Pendant plus de deux décennies, l’accès préférentiel au marché américain a contribué à faire du textile-habillement le principal moteur industriel du Lesotho. Mais ce modèle arrive à un tournant. L’AGOA a été prolongé jusqu’au 31 décembre 2026, tandis que les entreprises basotho ont déjà subi les effets de l’incertitude commerciale et de nouveaux épisodes tarifaires américains. L’enjeu dépasse désormais la seule survie des usines textiles : il s’agit de savoir si la politique industrielle peut transformer une industrie dépendante d’un avantage douanier en une véritable plateforme manufacturière, diversifiée, intégrée aux chaînes de valeur régionales et capable de créer des emplois durables.




Pendant longtemps, le modèle semblait fonctionner. Le Lesotho avait trouvé dans le textile une improbable spécialisation industrielle. Ses coûts de main-d’œuvre relativement faibles, son intégration à l’Afrique australe et surtout son accès préférentiel au marché américain avaient permis à un petit royaume enclavé de devenir l’un des principaux exportateurs africains de vêtements vers les États-Unis.

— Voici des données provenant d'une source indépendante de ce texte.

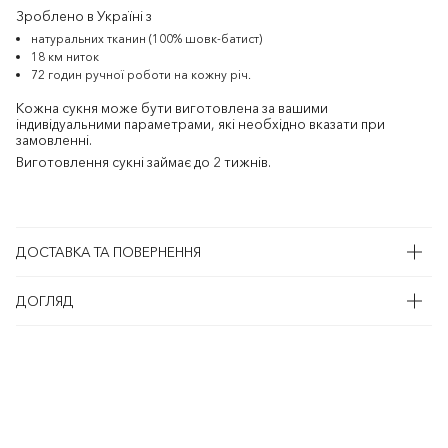
Зроблено в Україні з
натуральних тканин (100% шовк-батист)
18 км ниток
72 годин ручної роботи на кожну річ.
Кожна сукня може бути виготовлена за вашими
індивідуальними параметрами, які необхідно вказати при
замовленні.
Виготовлення сукні займає до 2 тижнів.
ДОСТАВКА ТА ПОВЕРНЕННЯ
ДОГЛЯД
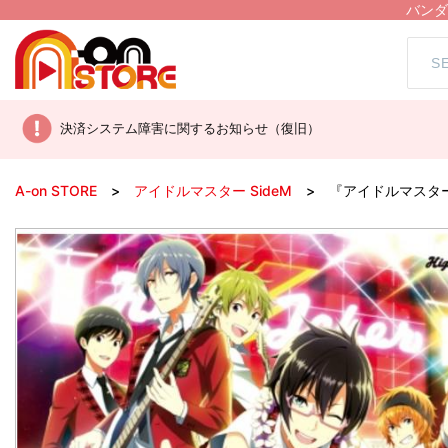
バンダ
決済システム障害に関するお知らせ（復旧）
A-on STORE
アイドルマスター SideM
『アイドルマスター Sid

Mais l’avantage qui avait contribué à bâtir cette industrie est aussi devenu sa principale vulnérabilité. L’African Growth and Opportunity Act (AGOA) a façonné les décisions d’investissement, l’organisation des usines, les chaînes d’approvisionnement et même la géographie de l’emploi industriel au Lesotho. Or, à mesure que Washington reconfigure sa politique commerciale, la question change de nature. Il faudra se demander ce que deviendra l’économie basotho lorsque l’avantage préférentiel ne pourra plus être considéré comme acquis.